Almost all the seeds we can buy today are “polyhybrids”, the cross between hybrids. The problem with this crossing is that the offspring are often not very homogeneous and the plants we grow are very different from each other. The genome of these plants is very varied and therefore they do not usually give plants as homogeneous as those from the classic F1 hybrid. It is not difficult to understand the complexity of stabilizing such a cross, since the mixing of the genetic traits of the different varieties used to achieve the new genotype is very complicated. It is difficult to select and above all, stabilize the traits we want to keep. Almost all of the hybrids available in cannabis seed banks are polyhybrid; plants that come from the crossing of two hybrids, and homogeneity is difficult to achieve.

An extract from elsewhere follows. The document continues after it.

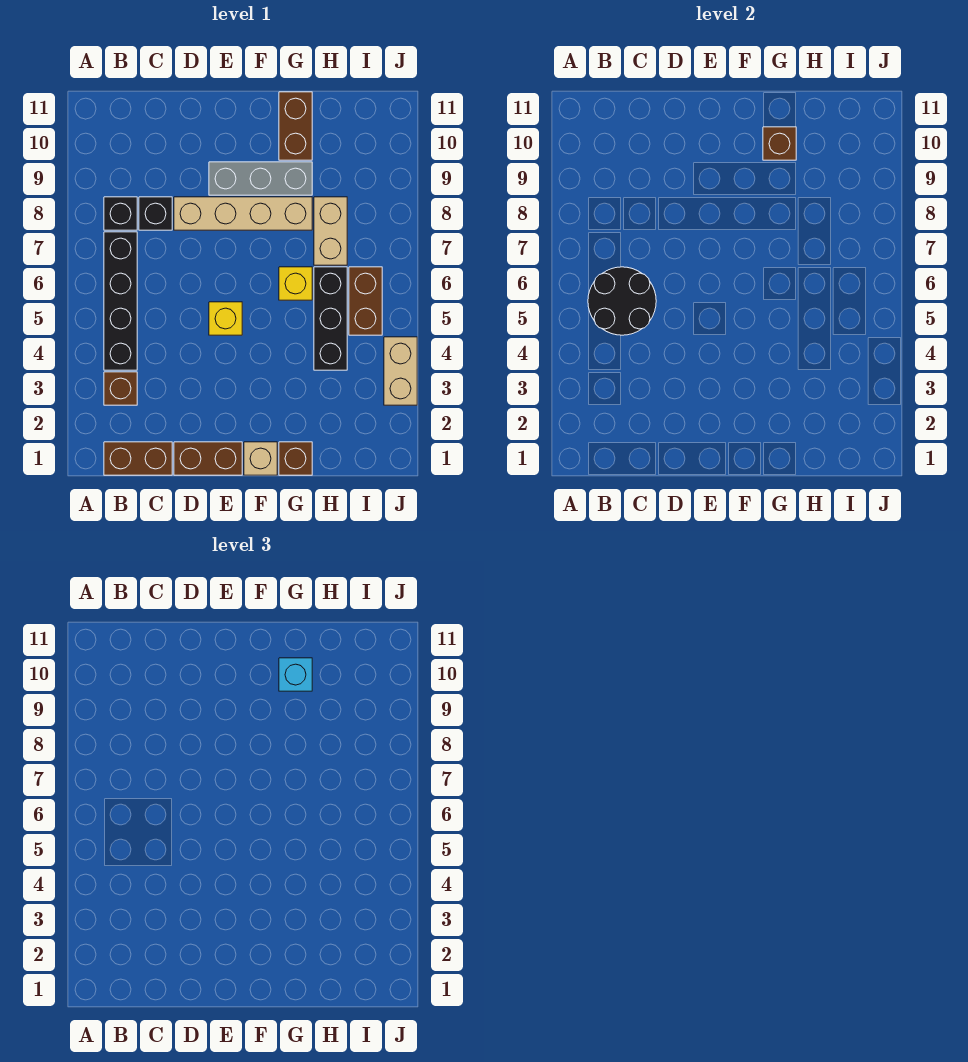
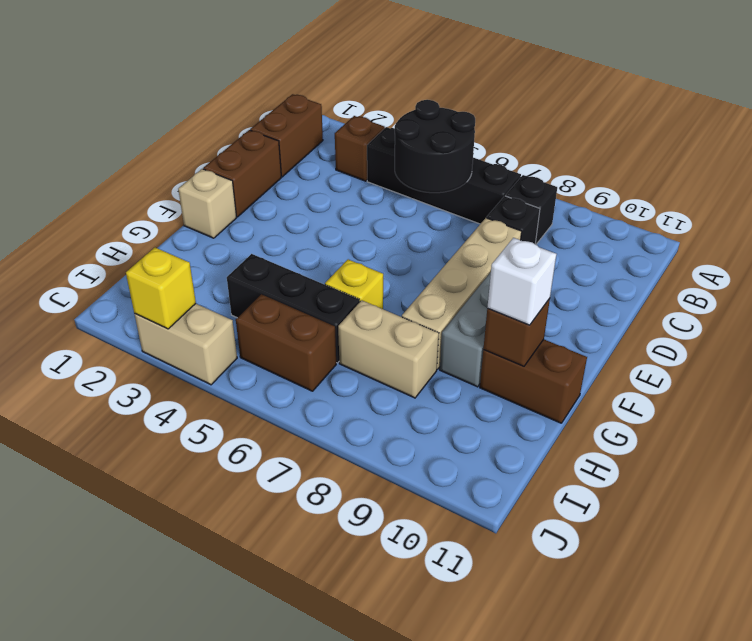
yellow 1x1 brick [209,302,242,335] -> yellow 1x1 brick moved to [126,248,196,329]
brown 1x1 brick [279,442,312,475] -> none
cyan 1x1 brick [279,658,312,691] -> white 1x1 brick [487,238,557,325]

The backcross is another of the most elementary principles of cannabis genetics. The backcross is the technique that geneticists use to set the most desirable characteristics of one of the parents used in the crossing. They choose a copy of the offspring of the crossing (it can come from any generation, F1, F2, etc.) and cross it with the original parental of which they want to fix the characteristics. This parental is known as recurring parental. With this technique, geneticists set the best characteristics of the original parental by crossing with their own offspring. If what we want is to obtain an offspring more similar to the chosen parental, we can cross the first generation obtained, the BX1 generation with the same parental, with which we obtain a BX2 or squaring. We can repeat the operation for the third time (BX3 or cubing) or even as many times as necessary to achieve good results. This repetition would result in BX4, BX5, and so on.
Geneticists use this technique to replicate plant clones when they don’t have males and want to get seeds. We select a donor parent (male) that allows the desired characteristics of the female clone to be expressed in their offspring, and repeating the backcrosses as many times as necessary to achieve the desired goal, which is a offspring with all the desirable characteristics of the original mother you want to replicate.
S1 stands for the first generation of a branch of a female plant by itself. Different techniques can be used and when done well we get seeds that give plants very similar to the female that you want to replicate, and the seeds are also female. Thus, we reverse the sex of a clone of a female and use her pollen to pollinate her.
The more stable the replicated female, the more stable the results. We can use this technique with the same objective that we use the backcross between female and male plants, selecting and setting the most desirable characteristics. But in the case of the S1 we use a single female parent to which we reverse sex to produce the first generation. We can find seeds S2, S3, etc, or backcrosses made from generation S1, S2, etc., again with the original female plant.
No doubt this type of technique constitutes another of the elementary principles of cannabis genetics that a grower must know.